20/08/2019

China And Japan See The Future, And It’s Not Coal: Why Australia Will Be Stranded

Sydney Morning Herald - Martina Linnenluecke

Solar PV panels in China's Fujian province. Credit: AP
Martina Linnenluecke
Professor Martina Linnenluecke is Macquarie Business School’s head of the Centre for Corporate Sustainability and Environmental Finance.
Scott Morrison was a lone voice at the Pacific Islands Forum in Tuvalu this week as his government  warned that any condemnation of coal, or calls for a ban on new mines, were a ‘‘red-line issue’’. It may be that Beijing sees things differently.
The fact is, Australia might only have a decade left to wean itself off coal if the latest international efforts to decarbonise are anything to go by.
The demand for coal from some of Australia’s main thermal coal export markets, specifically China and Japan, is in decline. Both major economies are rapidly transitioning to clean technology.
The International Renewable Energy Agency (IRENA) reports that China is taking the lead in the clean energy race to become the world’s largest producer, exporter and installer of solar panels, wind turbines, batteries and electric vehicles.
Despite forecasts that China will continue to consume about half the world’s coal until 2023, the country has spent more on renewable energy than any other country and led a campaign to burn gas instead of coal in its battle against pollution. It has already promised to launch a series of solar and wind projects that can provide electricity at the same price as coal-fired power.
China’s investment from January to March this year in thermal power plants, which mostly consist of coal-fired generators, slumped 30 per cent from a year earlier. In contrast, spending on hydro-power and wind-power projects rose 48 per cent and 30 per cent respectively. Most of the capital expenditure planned by coal-fired power companies will be in renewable energy.
A push to a cleaner economy is also visible in Japan.
With a traditional high reliance on coal-powered generation, Japan is shifting away from new coal-fired projects. Several large utility companies, Osaka Gas, Kyushu Electric Power, Tokyo Gas, Idelmitsu Kosa and Chugoku Electric Power, are scrapping their plans for coal-fired power.
These cancellations come as renewable energy is on the rise in Japan and as the government brings in stricter regulations on new coal-fired power plants as part of its energy outlook. Coal power generation is expected to fall to 281 billion kilowatt hours in the 2030 financial year, down from 346 billion kWh in 2017.
Mitsubishi UFJ Financial Group, one of Japan’s largest banks, is reviewing its lending policies for coal-fired power generation. It is said to be guided by OECD standards to lend only to “high-efficiency, ultra-supercritical” coal-fired power plants.
As one of Japan’s biggest suppliers of thermal coal, this fall in demand will significantly hit Australia’s coal export market in the long-term.
There is certainly a reason to continue to rely on coal in the short term to ensure the reliability of power supplies. Given China’s enormous power needs, it is allowing 11 provinces and regions to resume building coal power plants.
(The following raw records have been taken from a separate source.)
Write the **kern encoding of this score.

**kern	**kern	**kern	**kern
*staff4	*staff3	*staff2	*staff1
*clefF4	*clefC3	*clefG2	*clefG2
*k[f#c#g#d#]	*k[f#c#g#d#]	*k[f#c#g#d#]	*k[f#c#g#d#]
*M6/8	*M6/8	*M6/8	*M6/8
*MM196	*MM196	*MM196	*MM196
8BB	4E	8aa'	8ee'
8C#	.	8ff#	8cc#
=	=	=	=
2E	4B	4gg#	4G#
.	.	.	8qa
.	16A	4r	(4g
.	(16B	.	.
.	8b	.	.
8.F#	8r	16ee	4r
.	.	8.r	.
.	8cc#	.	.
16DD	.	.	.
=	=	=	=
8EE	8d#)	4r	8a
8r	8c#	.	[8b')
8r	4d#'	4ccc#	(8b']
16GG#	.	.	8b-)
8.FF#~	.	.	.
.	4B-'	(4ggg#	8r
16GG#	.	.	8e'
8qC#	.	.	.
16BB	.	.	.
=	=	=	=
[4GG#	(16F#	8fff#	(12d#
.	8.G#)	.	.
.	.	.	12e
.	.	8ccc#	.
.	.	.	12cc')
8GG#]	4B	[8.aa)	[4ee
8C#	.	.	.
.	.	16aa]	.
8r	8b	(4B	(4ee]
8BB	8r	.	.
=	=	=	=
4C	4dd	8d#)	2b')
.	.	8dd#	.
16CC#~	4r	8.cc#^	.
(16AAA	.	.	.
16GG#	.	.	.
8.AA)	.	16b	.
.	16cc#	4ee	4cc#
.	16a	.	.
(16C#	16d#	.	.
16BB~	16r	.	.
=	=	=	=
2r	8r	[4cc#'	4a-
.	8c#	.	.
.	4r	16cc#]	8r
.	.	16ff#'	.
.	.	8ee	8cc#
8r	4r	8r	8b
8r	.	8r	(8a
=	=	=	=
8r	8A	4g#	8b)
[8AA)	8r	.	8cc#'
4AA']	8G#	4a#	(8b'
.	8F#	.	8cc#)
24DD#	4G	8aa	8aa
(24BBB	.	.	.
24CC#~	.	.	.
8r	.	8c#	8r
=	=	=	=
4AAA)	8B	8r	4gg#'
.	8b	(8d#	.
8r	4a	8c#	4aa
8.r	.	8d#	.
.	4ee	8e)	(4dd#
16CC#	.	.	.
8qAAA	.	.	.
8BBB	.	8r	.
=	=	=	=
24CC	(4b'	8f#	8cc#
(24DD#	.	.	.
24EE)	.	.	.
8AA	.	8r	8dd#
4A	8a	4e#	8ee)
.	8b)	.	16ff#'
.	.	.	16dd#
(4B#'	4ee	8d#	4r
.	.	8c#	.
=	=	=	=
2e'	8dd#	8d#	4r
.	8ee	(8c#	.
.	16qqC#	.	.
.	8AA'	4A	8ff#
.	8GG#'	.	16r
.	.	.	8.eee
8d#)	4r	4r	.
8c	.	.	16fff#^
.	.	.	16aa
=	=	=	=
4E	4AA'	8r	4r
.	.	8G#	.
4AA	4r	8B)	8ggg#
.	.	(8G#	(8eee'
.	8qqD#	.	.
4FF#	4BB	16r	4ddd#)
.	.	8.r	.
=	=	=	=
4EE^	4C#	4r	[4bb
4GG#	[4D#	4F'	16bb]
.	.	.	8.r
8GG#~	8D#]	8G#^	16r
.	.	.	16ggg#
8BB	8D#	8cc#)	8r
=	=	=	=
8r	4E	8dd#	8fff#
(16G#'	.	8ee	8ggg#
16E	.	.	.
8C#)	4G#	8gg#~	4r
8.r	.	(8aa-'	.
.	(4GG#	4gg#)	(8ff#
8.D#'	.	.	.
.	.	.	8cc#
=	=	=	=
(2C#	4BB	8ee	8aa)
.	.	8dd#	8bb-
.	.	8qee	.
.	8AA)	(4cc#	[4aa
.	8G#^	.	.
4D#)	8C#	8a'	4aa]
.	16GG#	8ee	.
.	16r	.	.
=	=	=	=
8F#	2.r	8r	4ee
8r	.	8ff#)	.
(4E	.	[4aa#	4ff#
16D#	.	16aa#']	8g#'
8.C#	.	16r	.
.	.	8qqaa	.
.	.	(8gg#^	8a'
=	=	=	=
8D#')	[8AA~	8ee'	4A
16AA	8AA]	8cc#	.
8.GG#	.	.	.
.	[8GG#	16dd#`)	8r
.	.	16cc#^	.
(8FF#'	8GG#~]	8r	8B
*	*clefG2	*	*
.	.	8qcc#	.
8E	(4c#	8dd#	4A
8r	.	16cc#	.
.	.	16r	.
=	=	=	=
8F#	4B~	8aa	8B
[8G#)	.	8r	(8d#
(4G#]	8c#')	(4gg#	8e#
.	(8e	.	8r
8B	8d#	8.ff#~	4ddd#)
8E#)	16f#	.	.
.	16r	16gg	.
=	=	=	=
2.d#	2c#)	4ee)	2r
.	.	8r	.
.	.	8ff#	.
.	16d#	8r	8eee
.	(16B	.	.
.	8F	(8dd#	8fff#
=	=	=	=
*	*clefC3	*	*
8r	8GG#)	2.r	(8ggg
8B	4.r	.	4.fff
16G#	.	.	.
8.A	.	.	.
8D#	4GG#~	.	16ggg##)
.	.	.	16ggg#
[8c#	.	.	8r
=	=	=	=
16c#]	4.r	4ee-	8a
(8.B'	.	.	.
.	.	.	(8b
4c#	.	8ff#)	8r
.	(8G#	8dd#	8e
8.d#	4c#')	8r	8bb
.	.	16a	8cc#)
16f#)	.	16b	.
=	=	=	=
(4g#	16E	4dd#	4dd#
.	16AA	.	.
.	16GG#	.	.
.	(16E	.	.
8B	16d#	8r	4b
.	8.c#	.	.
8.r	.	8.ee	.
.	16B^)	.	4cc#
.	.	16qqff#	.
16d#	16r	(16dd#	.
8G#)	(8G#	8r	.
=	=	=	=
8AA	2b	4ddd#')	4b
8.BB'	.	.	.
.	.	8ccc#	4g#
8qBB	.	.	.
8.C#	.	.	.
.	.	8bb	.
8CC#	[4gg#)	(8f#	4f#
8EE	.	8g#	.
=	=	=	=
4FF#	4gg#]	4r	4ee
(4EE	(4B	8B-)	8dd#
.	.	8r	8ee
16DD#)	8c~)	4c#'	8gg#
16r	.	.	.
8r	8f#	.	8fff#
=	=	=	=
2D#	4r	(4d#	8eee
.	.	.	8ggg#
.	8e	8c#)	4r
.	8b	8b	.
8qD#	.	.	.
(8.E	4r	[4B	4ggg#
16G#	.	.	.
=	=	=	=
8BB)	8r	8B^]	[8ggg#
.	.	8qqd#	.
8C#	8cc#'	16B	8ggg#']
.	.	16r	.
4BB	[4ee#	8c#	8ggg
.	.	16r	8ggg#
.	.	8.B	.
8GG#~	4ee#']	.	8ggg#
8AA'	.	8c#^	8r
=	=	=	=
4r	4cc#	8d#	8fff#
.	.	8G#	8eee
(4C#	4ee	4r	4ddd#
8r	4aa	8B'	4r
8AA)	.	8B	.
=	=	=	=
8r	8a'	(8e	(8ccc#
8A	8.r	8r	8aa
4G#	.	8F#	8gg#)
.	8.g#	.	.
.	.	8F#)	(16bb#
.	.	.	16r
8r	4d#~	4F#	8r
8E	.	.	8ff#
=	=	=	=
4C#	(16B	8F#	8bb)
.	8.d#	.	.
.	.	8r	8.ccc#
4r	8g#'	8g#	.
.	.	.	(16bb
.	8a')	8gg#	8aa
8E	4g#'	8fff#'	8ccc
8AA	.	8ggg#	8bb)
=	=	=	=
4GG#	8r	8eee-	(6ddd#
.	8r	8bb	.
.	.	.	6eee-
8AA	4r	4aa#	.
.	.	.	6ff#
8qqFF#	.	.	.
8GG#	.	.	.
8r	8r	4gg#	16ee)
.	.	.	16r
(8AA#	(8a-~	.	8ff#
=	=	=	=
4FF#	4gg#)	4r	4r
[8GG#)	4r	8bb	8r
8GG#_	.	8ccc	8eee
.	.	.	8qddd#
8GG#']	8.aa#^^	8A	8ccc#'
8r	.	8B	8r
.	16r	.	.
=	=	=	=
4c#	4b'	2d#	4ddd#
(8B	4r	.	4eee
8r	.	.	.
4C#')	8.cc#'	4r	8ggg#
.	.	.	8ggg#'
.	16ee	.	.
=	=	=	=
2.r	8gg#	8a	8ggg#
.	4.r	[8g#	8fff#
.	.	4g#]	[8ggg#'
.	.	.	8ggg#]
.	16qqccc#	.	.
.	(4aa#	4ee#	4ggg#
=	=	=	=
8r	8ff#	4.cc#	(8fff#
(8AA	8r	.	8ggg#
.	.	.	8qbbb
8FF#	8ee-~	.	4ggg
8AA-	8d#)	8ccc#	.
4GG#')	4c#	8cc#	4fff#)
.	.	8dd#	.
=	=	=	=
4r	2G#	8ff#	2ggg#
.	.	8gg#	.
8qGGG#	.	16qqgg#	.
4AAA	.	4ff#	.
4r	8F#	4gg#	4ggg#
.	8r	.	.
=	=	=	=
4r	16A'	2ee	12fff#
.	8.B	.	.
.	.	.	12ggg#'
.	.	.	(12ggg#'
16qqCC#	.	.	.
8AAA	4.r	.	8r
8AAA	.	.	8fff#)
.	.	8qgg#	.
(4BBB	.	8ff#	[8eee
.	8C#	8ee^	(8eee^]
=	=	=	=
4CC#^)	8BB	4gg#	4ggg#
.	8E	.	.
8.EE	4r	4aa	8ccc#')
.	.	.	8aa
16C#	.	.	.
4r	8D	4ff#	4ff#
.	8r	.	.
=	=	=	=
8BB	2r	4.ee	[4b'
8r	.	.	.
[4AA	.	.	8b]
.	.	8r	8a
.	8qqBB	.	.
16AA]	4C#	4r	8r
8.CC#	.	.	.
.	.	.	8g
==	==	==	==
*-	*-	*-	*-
And the closure date of AGL’s Liddell power plant in NSW’s Hunter Valley has been pushed back by four months.
However, a Macquarie Business School research paper, “How markets will drive the transition to a low-carbon economy”, shows that the long-term business case for new coal projects no longer exists, domestically or globally.
Our research shows the total global wealth creation by 2050 through the development of clean technology patents in areas such as bio-fuels, fuel cells, hydro energy, wind energy, solar energy, and geothermal energy is $13.69 trillion to $20.87 trillion.
China has a clear lead in terms of the underlying technology with over 150,000 renewable energy patents as of 2016. This amounts to 29 per cent of the global total. The next closest country is the US, which has a little over 100,000 patents. Japan and the EU have closer to 75,000 patents each.
While not all patents are useful or valuable, these figures give an indication of how much investment different countries have been putting into clean technology.
The point to realise is that the global transition to renewables means our investments in coal are likely to become “stranded” and eventually these will need to be written down.
But such transitioning takes time, leadership and policy.
Germany’s transition to a low-carbon economy with its “Energiewende” has taken 30 years. It will decommission all its coal plants by 2038. Beijing has stated its intention to clean up its polluted cities, so it will increasingly turn to cleantech for its power supply to improve air quality.
Countries such as China ad Japan – our significant coal customers – see the future, and it’s not coal.